Пошел он в армию, а тут вскоре и война подвернулась, чукотский десант высадился в Якутии. Ну, как можно равнодушно на это взирать?..

В первом же бою Коляна ранило в ногу. В госпиталь попал только на третий день, потому что не было вертолета, всю технику перебросили на перевозку депутатской комиссии их Москвы.

Выжить Колян выжил, а ногу потерял. Вернулся домой, лежит на койке, и думает горькую думу – как жить теперь ему инвалиду. А тут звонок в дверь. Знакомый такой, «хозяйский». Кое-как доковылял до дверей, открыл, а там Родина-Мать все в том же платке и с тем же суровым лицом. В руке у нее авоська, а там буханка черного хлеба, бутылка водки и большой конверт.
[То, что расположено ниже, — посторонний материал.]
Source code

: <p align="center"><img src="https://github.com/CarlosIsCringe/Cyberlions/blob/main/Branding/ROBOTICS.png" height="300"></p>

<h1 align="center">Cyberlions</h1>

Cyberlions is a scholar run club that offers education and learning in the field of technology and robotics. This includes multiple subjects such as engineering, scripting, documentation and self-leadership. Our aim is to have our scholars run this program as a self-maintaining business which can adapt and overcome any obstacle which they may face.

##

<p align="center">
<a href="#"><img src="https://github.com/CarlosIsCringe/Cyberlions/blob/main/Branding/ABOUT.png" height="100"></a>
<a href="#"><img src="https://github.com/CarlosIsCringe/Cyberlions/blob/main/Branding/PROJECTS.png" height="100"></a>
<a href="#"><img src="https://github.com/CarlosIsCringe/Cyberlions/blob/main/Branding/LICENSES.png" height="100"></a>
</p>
-         Спасибо, - говорит с порога, - Ты, Николай, выполнил свой сыновний долг.

-         Да вы проходите, мама, в комнату, - отвечает  Колян, а сам на бутылку поглядывает.

-         Некогда мне рассиживаться, сынок. Надо еще в Валерию зайти. Вот несу ему опохмелиться. Как подумаю о нем, так сердце и захолонет, уже до чертиков допился, ума не приложу, что с ним делать? А потом в тюрьму к Геннадию, вот пайку черного надо передать.  Правду люди говорят, сколько веревочке ни виться, а конец все равно придет: ограбил сберкассу – дали пять лет. Теперь вся надежда на амнистию. Так я пошла… Да совсем забыла, это тебе,  - она протянула Коляну конверт и ушла.

Конверт был пухлый, и Колян подумал, что можно будет справить протез и еще на теплую куртку останется. Он сел за стол, и не спеша, вскрыл конверт. В нем была одна, сложенная вдвое официальная бумага и еще короткая записка. Бумага оказалась почетной грамотой за заслуги перед Родиной-Матерью. А в записке говорилось, чтобы Колян не спешил вешать грамоту на стену, пока политики не выяснят окончательно справедливой или несправедливой была война.

«Ох, мать твою», - вздохнул Колян, взял костыль и пошел к Валерке с надеждой, что тот еще не успел выжрать всю бутылку.